A carpenter’s instrument for boring holes, chiefly in wood. It consists of a long shank or axis having a cutting edge at one end, and usually a handle placed crosswise at the other, by which it is turned with both hands. — Webster, 1882
Maple sugar is made by tapping maple trees with a gimlet and grocery store hogsheads with an auger. -Brookings County Press, May 4, 1882
An auger is a wood-working tool used to bore holes. In published Little House on the Prairie, Charles Ingalls uses an auger to bore holes for pegs in the slabs of wood he uses to build a door; in the manuscript, Pa nails the door pieces together. In Farmer Boy, Almanzo Wilder and his father use an auger to bore holes for pegs when constructing a lumber sled; in the manuscript, an auger is also used to tap the maple trees for sap collection.

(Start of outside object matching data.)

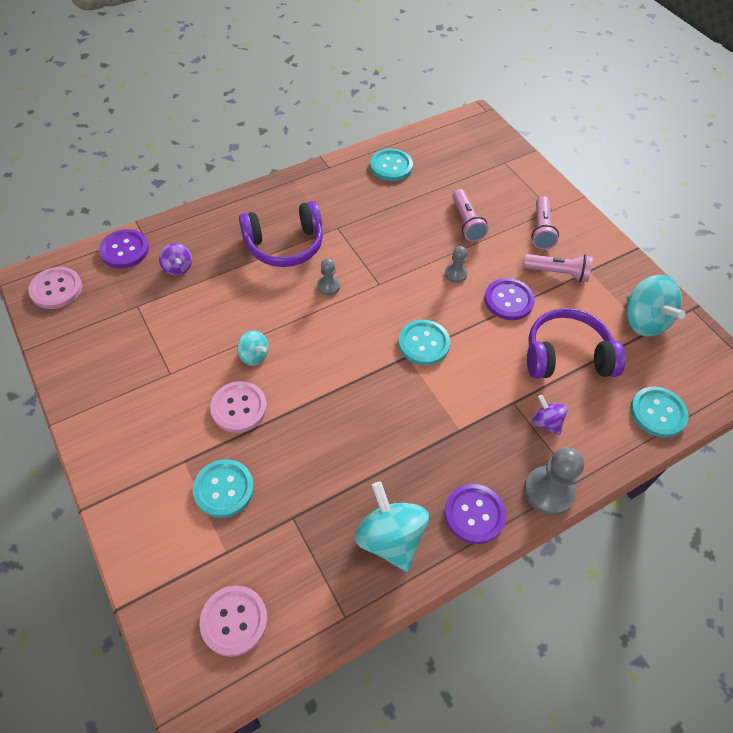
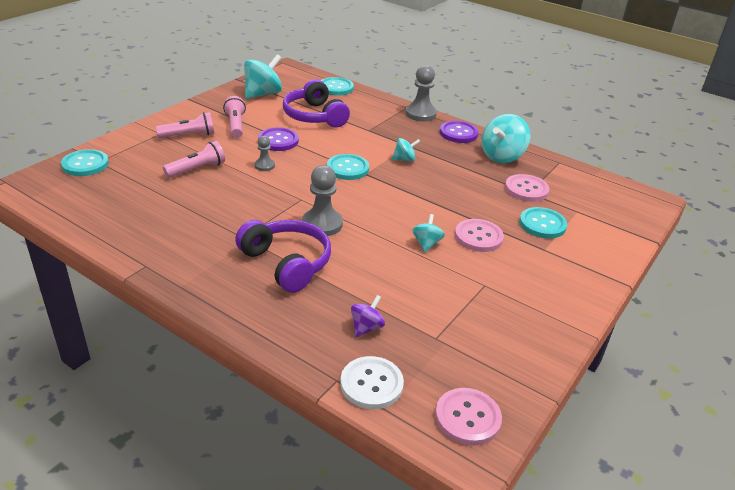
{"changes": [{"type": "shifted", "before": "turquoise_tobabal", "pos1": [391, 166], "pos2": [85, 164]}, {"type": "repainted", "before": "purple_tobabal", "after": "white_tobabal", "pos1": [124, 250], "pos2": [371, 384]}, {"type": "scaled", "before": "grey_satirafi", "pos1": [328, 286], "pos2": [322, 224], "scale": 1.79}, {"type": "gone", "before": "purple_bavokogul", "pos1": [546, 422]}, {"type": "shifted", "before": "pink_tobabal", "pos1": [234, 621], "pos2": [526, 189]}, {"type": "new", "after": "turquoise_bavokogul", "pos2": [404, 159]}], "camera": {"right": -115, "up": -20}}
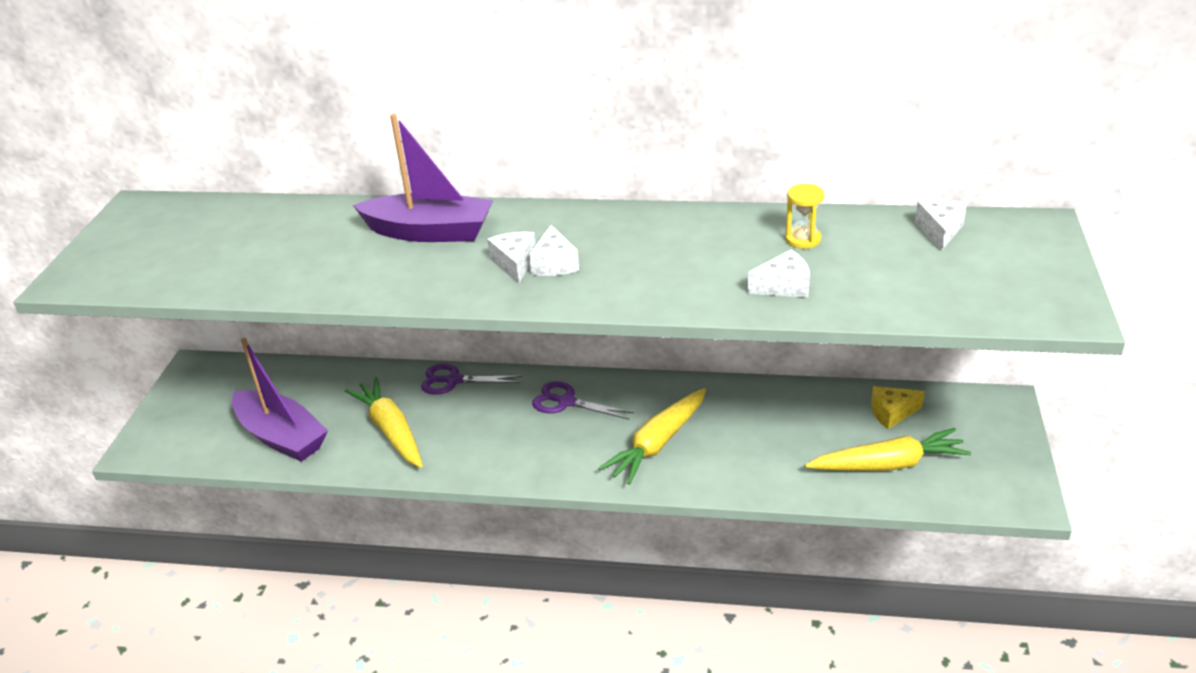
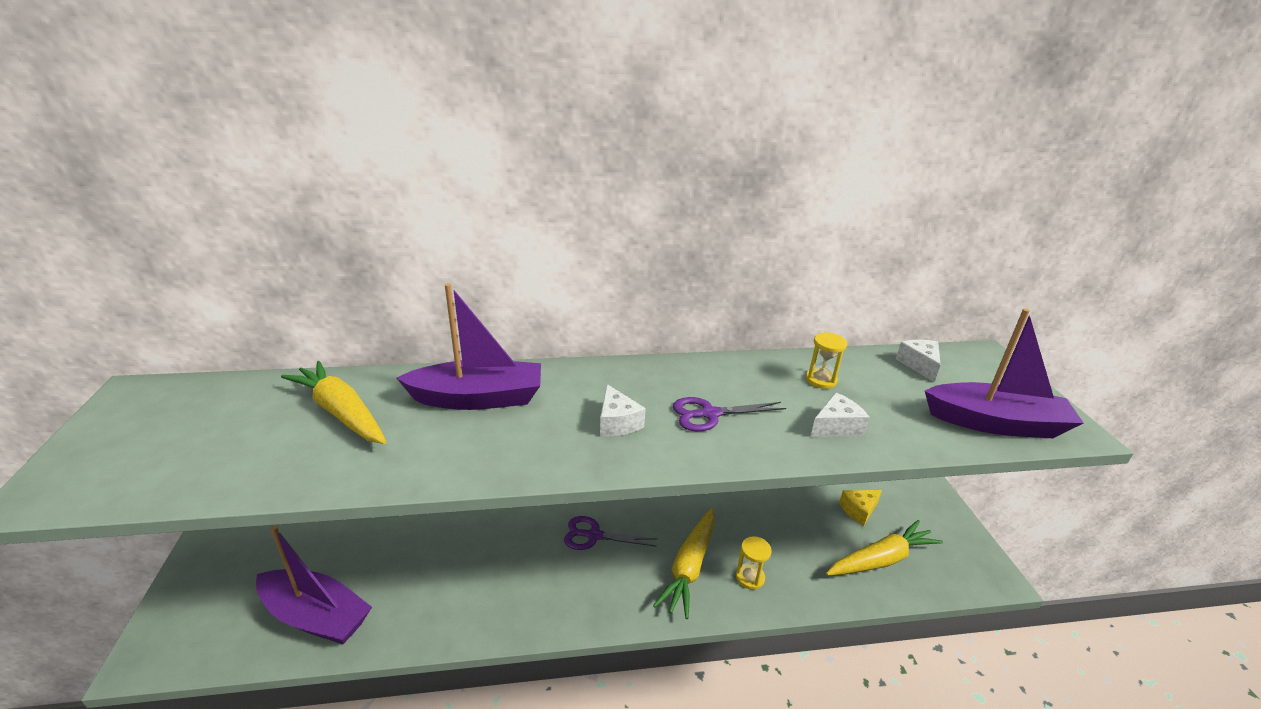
{"changes": [{"type": "gone", "before": "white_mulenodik", "pos1": [515, 264]}, {"type": "shifted", "before": "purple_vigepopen", "pos1": [454, 380], "pos2": [710, 414]}, {"type": "shifted", "before": "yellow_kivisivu", "pos1": [391, 430], "pos2": [341, 412]}, {"type": "new", "after": "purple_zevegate", "pos2": [995, 423]}, {"type": "new", "after": "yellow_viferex", "pos2": [750, 577]}], "camera": {"right": -20, "up": -5}}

The auger most likely used was a T auger, consisting of fairly large diameter drill bit with a wooden handle attached at a right angle to the long shaft. If the handle broke or split, another one could easily be fashioned from a piece of wood. If the bit became dull, it was sharpened with a file. The bit had a small screw tip used to position the bit in the center of the spot to be drilled, then the hands grasped the handles on either side, turning a half or quarter turn before letting go and re-positioning the hands. The angled sides of the bit cut into the wood, creating a round hole. The twisted shank cleared chips out of the hole as it was drilled.
When pegs were to be used, the hole was drilled slightly smaller than the peg so that it fit tightly and wouldn’t come lose. An auger could also be placed with the screw tip at the edge of a piece of wood in order to cut a half-hole.